Report: Boy At Center Of Ebola Outbreak Likely Infected By Bats

A scientific report published today suggests that the current Ebola outbreak in West Africa was triggered after bats infected a Guinean boy last year.

Emile Ouamouno, the first known victim of the current Ebola outbreak plaguing West Africa, may have been infected while hunting or playing with a colony of bats in a tree in Guinea, according to a report published in a German scientific journal Tuesday.

The two-year-old boy, who died in December 2013, is known as patient zero of the Ebola outbreak.

According to the study published in the EMBO Molecular Medicine journal, "the severe Ebola virus disease epidemic occurring in West Africa likely stems from a single zoonotic transmission event involving a 2‐year‐old boy in Meliandou, Guinea, who might have been infected by hunting or playing with insectivorous free‐tailed bats living in a nearby hollow tree."

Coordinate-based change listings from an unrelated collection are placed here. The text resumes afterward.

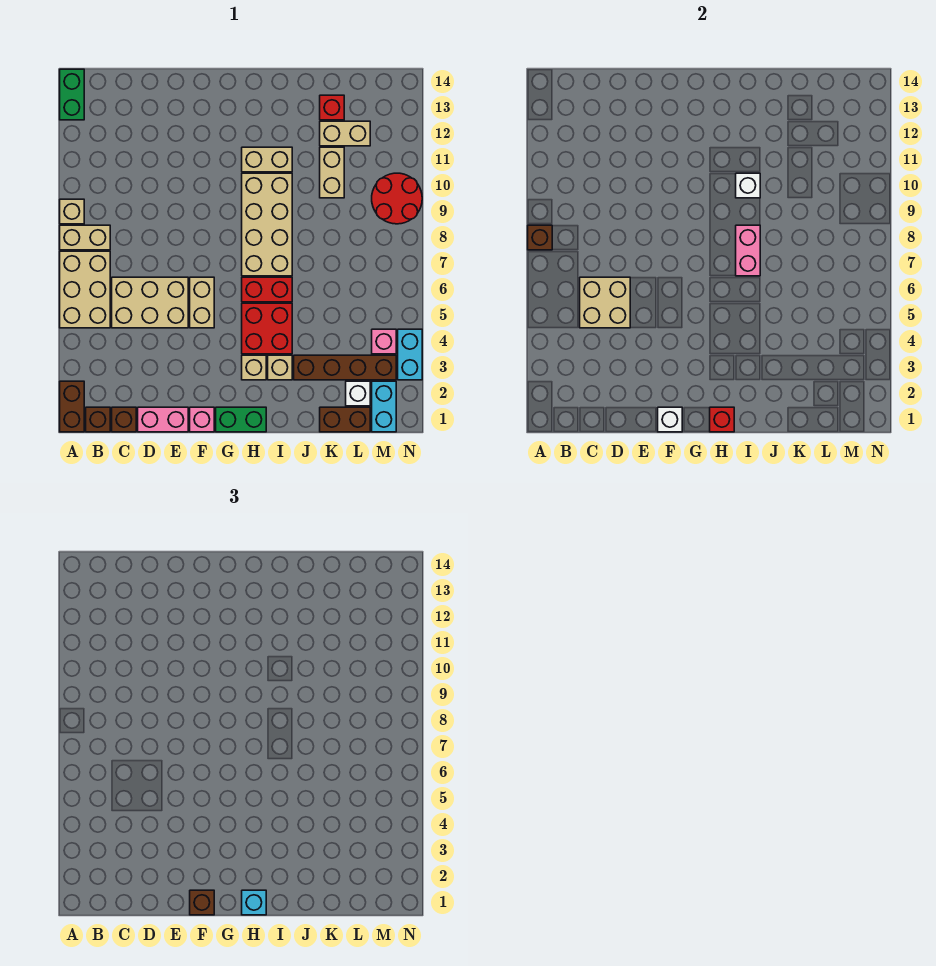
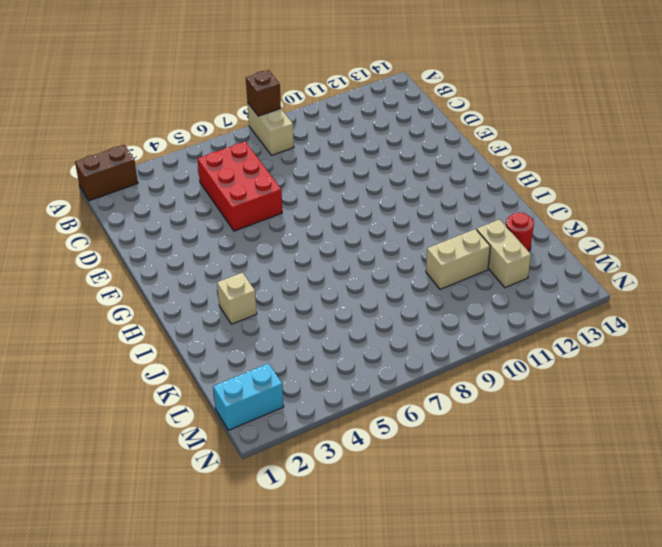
red brick C5:E6 level 1 -> tan brick C5:E6 level 1
red round brick K13 level 1 -> red brick K13 level 1
none -> tan brick A5:B7 level 1
none -> tan brick A9 level 1
none -> green brick A13:A14 level 1
none -> brown brick B1 level 1

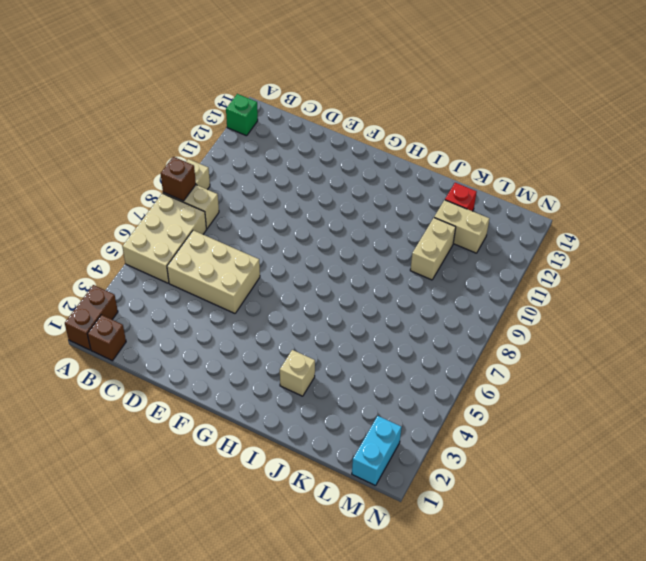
green brick A13 level 1 -> green brick A13:A14 level 1
none -> brown brick C1 level 1
none -> pink brick D1:E1 level 1
none -> pink brick F1 level 1
none -> tan brick F5:F6 level 1

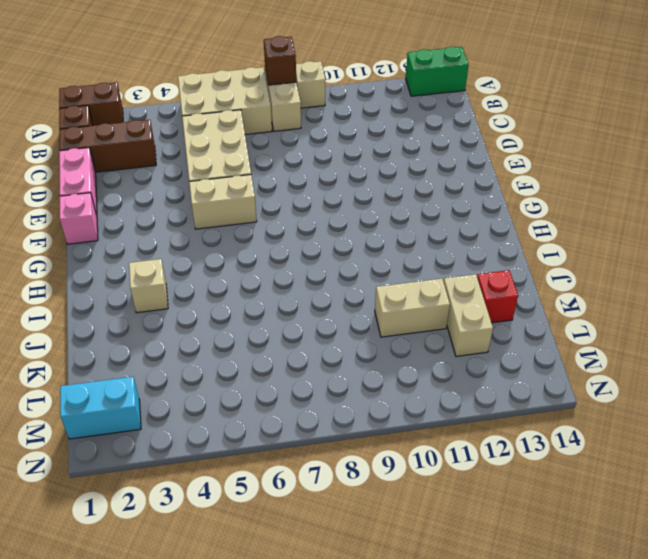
brown brick C1:C3 level 1 -> brown brick C1 level 1
none -> green brick G1:H1 level 1
none -> tan brick H3 level 1
none -> red brick H4:I5 level 1
none -> red brick H6:I6 level 1

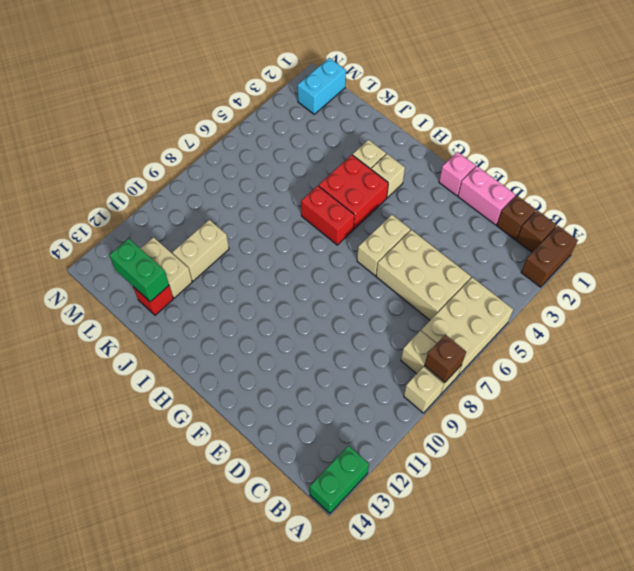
green brick K13:L13 level 2 -> green brick G1:H1 level 1
none -> tan brick H7:I10 level 1
none -> tan brick H11:I11 level 1
none -> brown brick J3:M3 level 1
none -> brown brick K1:L1 level 1

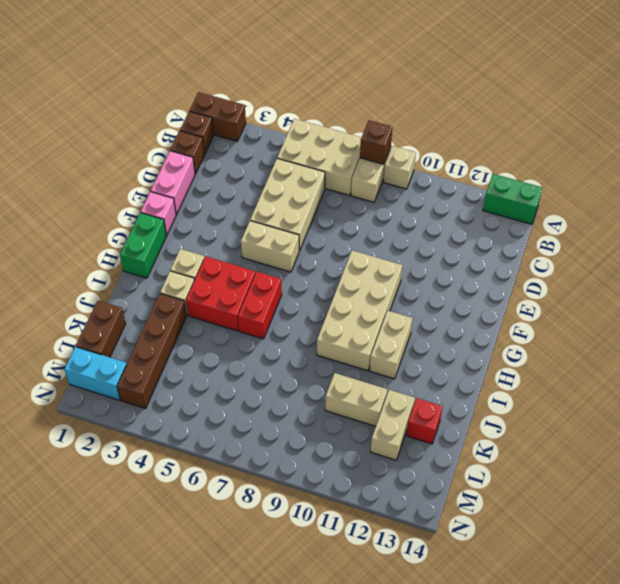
tan brick F9:I10 level 1 -> tan brick H7:I10 level 1
none -> white brick L2 level 1
none -> pink brick M4 level 1
none -> red round brick M9:N10 level 1
none -> cyan brick N3:N4 level 1

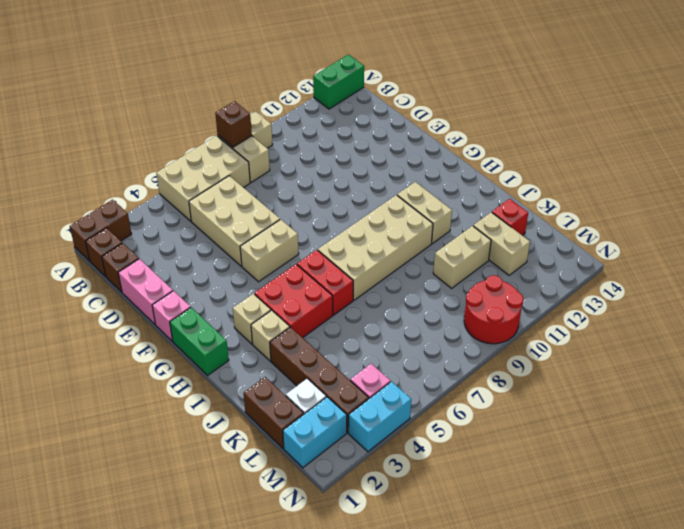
none -> tan brick C5:D6 level 2
none -> white brick F1 level 2
none -> red brick H1 level 2
none -> pink brick I7:I8 level 2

The scientists conducted an eight-day expedition to Meliandou, a small village of 31 houses.They said they found a large tree which was frequented by children, according to the villagers who reportedly burned it in March and collected a "rain of bats" for consumption. The free-tailed bats were disposed the next day after a ban on bushmeat.

The scientists ruled out consumption of bushmeat as the trigger of Ebola. Instead they suggested that the bats infected Ouamouno while he and his friends played with them in the tree.

Although the study found no traces of Ebola in the samples collected from living bats, free-tailed bats were suggested as a source for the first Ebola outbreak in Sudan, according to the World Health Organization. The scientists said their findings supported the idea that bats were the source of the current outbreak.